We introduced a long delay following incorrect responses, which makes the optimal strategy more cautious. As in other investigations, participants in our study began more cautious than optimal. During the second half of the experiment, the average speed–accuracy tradeoff setting was approximately optimal. More detailed analyses of individual participants showed that, on average, people were optimal, but there was substantial variation between people, with equally many participants adopting too-cautious as too-urgent strategies. These results suggest that the task design does have an impact on how close humans come to optimality. The impact was not as large as we hypothesized a priori, because our manipulations did not result in people adopting—on average—-too urgent speed–accuracy tradeoff settings. Our findings imply that previous studies may have concluded that humans behave more cautiously than optimal due to their settings of the experiments’ procedures (short delays between trials), and so generalizations about overly cautious strategies may not be warranted. Results reported by Simen et al., (2009), who manipulated RSI and interpreted their findings in terms of participants changing their strategy in qualitatively optimal manner, as well as Bogacz et al., (2010), who manipulated RSI and interpreted their findings in terms of most participants being overly cautious in general, are consistent with our explanation, as both of their results showed a decrease in the distance from optimality as RSI increased.
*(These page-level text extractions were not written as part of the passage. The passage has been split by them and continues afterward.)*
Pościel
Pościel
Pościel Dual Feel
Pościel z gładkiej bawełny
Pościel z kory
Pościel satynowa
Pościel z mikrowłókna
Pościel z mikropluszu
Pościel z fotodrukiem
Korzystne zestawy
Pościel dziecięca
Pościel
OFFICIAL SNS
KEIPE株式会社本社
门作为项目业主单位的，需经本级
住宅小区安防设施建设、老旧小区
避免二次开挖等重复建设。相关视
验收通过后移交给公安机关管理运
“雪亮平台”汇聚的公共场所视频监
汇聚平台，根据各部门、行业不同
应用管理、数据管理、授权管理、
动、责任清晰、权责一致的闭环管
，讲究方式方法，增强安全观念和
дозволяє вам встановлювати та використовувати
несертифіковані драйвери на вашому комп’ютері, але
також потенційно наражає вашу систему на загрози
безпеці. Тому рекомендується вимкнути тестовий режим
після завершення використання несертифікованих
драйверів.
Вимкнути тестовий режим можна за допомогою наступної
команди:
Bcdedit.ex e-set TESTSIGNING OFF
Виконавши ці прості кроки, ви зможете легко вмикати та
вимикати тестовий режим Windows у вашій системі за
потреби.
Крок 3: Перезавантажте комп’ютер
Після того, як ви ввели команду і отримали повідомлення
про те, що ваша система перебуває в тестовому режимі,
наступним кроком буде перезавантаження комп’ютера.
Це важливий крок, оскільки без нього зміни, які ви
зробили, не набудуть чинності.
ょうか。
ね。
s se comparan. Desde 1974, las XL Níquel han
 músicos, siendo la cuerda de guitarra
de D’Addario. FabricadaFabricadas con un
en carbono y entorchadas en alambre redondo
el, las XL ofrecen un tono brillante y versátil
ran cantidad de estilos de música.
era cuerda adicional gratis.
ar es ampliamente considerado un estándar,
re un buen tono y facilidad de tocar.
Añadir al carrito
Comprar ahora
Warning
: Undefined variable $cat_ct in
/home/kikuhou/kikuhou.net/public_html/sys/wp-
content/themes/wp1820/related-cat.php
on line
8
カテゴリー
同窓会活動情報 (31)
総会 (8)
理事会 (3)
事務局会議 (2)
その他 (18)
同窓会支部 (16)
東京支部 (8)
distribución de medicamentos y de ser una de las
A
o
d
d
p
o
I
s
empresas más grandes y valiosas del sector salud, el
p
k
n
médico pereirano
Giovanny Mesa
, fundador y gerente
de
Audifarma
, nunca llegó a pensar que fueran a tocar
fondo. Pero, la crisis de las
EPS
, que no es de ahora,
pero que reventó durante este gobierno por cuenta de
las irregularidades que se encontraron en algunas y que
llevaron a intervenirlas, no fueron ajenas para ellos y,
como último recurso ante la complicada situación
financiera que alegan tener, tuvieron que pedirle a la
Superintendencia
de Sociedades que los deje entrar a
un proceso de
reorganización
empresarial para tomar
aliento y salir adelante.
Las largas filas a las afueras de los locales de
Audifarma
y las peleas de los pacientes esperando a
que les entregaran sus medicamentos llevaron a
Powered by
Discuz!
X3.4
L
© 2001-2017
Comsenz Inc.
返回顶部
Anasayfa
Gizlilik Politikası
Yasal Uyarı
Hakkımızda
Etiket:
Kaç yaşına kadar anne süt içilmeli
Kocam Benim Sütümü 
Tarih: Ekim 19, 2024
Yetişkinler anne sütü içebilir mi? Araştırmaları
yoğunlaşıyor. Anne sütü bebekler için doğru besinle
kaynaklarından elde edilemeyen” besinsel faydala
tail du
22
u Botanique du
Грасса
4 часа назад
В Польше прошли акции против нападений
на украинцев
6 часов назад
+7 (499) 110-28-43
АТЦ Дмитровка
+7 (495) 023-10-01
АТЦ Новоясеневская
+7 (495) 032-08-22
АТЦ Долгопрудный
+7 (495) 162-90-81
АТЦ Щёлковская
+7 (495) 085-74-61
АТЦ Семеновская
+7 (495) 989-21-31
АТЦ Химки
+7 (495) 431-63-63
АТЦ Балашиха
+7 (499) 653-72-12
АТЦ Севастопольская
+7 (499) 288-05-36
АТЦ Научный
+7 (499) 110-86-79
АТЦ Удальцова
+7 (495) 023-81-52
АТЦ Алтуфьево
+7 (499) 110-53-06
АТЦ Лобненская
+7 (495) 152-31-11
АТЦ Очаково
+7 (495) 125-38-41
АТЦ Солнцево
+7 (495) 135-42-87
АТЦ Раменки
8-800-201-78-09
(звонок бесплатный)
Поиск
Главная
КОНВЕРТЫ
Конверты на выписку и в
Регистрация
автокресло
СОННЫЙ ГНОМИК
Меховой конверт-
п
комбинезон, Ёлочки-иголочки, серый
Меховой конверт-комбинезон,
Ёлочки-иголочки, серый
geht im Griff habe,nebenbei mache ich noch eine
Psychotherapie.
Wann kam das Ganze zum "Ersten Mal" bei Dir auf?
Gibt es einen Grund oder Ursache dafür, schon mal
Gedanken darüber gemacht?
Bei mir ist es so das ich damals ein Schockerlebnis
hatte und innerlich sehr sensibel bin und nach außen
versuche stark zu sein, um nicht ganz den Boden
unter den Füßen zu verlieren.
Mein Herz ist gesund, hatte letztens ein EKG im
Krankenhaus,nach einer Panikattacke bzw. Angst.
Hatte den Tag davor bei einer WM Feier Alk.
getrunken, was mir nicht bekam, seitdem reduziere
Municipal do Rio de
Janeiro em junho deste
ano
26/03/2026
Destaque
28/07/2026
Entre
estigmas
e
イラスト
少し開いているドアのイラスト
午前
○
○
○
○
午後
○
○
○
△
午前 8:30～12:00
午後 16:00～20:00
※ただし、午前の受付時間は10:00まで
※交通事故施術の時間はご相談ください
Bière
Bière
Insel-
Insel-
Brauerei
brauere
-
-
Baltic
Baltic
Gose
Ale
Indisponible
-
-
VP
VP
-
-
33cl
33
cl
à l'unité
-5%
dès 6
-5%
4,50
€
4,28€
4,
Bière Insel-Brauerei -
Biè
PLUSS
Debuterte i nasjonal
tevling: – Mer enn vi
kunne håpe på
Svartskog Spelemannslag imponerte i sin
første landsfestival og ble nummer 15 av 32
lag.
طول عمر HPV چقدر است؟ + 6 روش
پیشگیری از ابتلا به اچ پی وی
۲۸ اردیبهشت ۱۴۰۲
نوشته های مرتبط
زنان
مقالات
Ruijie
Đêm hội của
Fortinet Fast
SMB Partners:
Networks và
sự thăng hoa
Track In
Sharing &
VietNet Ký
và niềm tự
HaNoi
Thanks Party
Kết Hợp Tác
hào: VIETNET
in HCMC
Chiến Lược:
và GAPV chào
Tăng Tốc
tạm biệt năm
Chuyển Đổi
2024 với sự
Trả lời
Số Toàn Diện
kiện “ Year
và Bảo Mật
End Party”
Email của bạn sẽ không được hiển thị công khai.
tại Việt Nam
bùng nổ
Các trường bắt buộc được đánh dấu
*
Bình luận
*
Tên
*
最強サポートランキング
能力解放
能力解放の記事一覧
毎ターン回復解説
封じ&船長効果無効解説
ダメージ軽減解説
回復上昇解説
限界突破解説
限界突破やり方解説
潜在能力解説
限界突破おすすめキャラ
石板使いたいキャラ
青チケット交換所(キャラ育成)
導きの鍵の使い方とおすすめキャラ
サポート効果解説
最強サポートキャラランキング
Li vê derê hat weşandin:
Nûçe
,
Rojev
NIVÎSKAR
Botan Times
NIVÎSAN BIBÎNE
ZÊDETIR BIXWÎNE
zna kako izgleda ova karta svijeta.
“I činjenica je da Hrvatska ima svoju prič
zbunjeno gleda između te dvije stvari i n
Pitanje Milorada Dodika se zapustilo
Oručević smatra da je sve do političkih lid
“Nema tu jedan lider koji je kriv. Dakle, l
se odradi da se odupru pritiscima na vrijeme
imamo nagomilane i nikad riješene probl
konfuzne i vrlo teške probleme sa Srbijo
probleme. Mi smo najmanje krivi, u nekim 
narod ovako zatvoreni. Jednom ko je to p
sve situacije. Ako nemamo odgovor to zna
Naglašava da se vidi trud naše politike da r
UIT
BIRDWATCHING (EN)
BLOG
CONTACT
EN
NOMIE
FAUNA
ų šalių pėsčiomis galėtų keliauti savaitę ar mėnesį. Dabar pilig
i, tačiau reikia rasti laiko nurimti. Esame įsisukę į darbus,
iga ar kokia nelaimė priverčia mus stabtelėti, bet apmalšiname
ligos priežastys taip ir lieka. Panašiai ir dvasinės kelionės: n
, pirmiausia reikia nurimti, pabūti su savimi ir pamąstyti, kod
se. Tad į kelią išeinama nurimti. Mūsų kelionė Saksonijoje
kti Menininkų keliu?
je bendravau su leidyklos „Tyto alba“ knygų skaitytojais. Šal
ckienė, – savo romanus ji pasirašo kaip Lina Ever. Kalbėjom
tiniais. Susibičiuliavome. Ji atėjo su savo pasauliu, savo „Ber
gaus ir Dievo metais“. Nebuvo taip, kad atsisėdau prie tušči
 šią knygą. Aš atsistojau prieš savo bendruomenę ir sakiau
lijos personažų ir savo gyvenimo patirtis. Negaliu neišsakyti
Our study also shows one of the first examples of a substantial proportion of participants (30%) adopting more urgent than optimal strategies (also see Malhotra, Leslie, Ludwig and Bogacz, 2017). Previous research in reward rate optimality has mostly made group-level inferences and has rarely shown evidence for overly urgent behavior. Our findings indicate that humans sometimes choose to be more urgent than optimal (without resorting to guessing). We also identified substantial variation between individuals in how close they come to optimality, and especially in which direction they are suboptimal (i.e., too urgent or too cautious). Interestingly, these findings are consistent with findings from a very different study, by Malhotra et al., (2017), who directly measured participants’ strategy using an expanded judgment task. They assessed whether strategies became more urgent as more time was spent on the decision (also known as “collapsing thresholds”; Ditterich 2006; Drugowitsch et al., 2012; Hawkins et al., 2015). When compared to an ideal observer model, Malhotra et al. found that in a slow-paced task participants were on average optimal in their urgency increase, with some increasing more than optimal (i.e., overly urgent behavior), but that in a fast-paced task participants were on average more cautious than optimal. Previous results that have only made group-level inference (e.g., Simen et al., 2009; Balci et al., 2011; Starns and Ratcliff, 2012; Evans and Brown, 2017) should be interpreted with caution, and future research should aim to better explore these individual differences.

Lastly, with our task we attempted to make the optimal strategy very cautious. This resulted in participants’ strategies being centered around optimal. On the other hand, earlier experiments have used tasks that make the optimal strategy very urgent, and these have resulted in participants’ strategies centered around overly cautious responding. The combination of these findings may suggest that although it is easy to push participants to being overly cautious with task design, it is much harder to make them overly urgent. An alternative explanation is that participants have a preferred speed–accuracy tradeoff policy (something close to the optimal strategy in our experiment) and it is difficult to push them far from this strategy. It will require future research investigating other manipulations (or tougher criteria) to disentangle these accounts. In addition, future research should also explore other experimental factors that may influence participant strategy, such as the task instructions provided.